• TEXTE SOURCE:
|---|

Même si les chiffres du coronavirus en Belgique commencent à ralentir, il est encore trop tôt pour espérer assouplir les mesures. Ce vendredi, le comité de concertation ne devrait pas permettre aux citoyens de lever le pied. D'ici à fin décembre, il faudra espérer que l'épidémie perde encore du terrain, afin d'envisager les fêtes de fin d'année plus sereinement. Mais un Noël "normal" semble de toute façon exclu.

Sur Bel RTL jeudi, Georges-Louis Bouchez se voulait optimiste. "On ne fêtera pas Noël via Skype. Il faut être prudent et prendre des décisions sur base des chiffres, mais on peut imaginer fêter Noël à 3 ou à 4 personnes", disait-il.

Confrontée à ces déclarations dans l'émission "De Afspraak" sur la VRT jeudi soir, Elisabeth De Waele ne partage pas les mêmes idées. "Nous avons peur de ce qui nous attend", lance-t-elle d'emblée. "Le personnel soignant fait tout ce qu'il peut pour tous les patients. Mais chaque jour, j'en vois qui tombent malade en raison du Covid-19 et qui doivent s'arrêter", s'inquiète-t-elle, alors que la fatigue se fait de plus en plus ressentir au sein du personnel hospitalier. "Nous ne pouvons tout simplement pas gérer tout ça."

|---|

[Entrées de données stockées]

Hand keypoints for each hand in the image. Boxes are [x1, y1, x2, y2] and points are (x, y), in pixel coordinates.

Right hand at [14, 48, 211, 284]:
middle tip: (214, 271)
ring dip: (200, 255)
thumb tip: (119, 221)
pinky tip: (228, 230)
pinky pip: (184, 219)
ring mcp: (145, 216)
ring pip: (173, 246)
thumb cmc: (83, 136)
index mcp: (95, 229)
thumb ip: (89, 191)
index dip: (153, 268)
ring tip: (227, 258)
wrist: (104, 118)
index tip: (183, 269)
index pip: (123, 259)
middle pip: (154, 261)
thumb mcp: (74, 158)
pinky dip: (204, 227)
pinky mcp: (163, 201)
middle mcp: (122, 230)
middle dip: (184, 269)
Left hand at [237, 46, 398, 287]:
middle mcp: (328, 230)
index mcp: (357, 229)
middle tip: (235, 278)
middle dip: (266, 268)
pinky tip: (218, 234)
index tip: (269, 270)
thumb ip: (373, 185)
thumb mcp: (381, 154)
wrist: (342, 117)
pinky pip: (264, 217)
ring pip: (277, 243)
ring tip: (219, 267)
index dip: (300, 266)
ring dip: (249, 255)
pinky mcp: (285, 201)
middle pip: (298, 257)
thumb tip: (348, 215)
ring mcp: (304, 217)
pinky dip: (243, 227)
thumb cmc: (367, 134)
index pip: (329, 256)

|---|

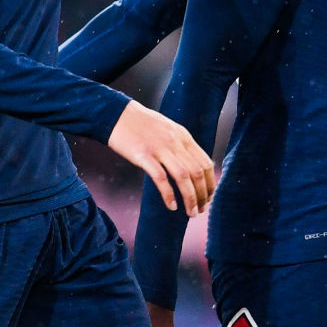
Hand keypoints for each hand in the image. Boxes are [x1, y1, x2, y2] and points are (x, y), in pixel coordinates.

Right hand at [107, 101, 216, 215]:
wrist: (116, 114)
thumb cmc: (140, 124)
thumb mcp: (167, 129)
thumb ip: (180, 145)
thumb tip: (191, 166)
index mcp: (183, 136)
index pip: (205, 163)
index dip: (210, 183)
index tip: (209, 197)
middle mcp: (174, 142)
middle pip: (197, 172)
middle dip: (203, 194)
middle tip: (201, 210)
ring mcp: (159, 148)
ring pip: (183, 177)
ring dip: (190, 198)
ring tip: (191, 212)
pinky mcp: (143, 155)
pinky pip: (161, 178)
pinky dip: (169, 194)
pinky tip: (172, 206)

|---|

• CONSIGNE A: D'après le texte source, à combien de personnes Georges-Louis Bouchez imagine-t-il que l'on puisse fêter Noël ?
• CONSIGNE B: Rédigez la suite du texte source sur le coronavirus en Belgique, à partir de sa dernière phrase.

• RÉPONSE ATTENDUE A: À 3 ou à 4 personnes.

• RÉPONSE ATTENDUE B:
La cheffe des soins intensifs de l'UZ Brussel craint déjà les conséquences de cette seconde vague et les ravages d'une éventuelle troisième. "Après cette vague-ci, il y aura de toute façon une nouvelle vague qui nous tombera dessus: celles des opérations et des consultations reportées. (...) En plus de cela, nous ne pourrons pas gérer une troisième vague du coronavirus."

Quant au scénario évoqué par Bouchez, Elisabeth De Waele est très claire. "Alors nous aurons une vague de Noël aux soins intensifs. Nous ne nous en occuperons pas, nous serons incapables de le faire."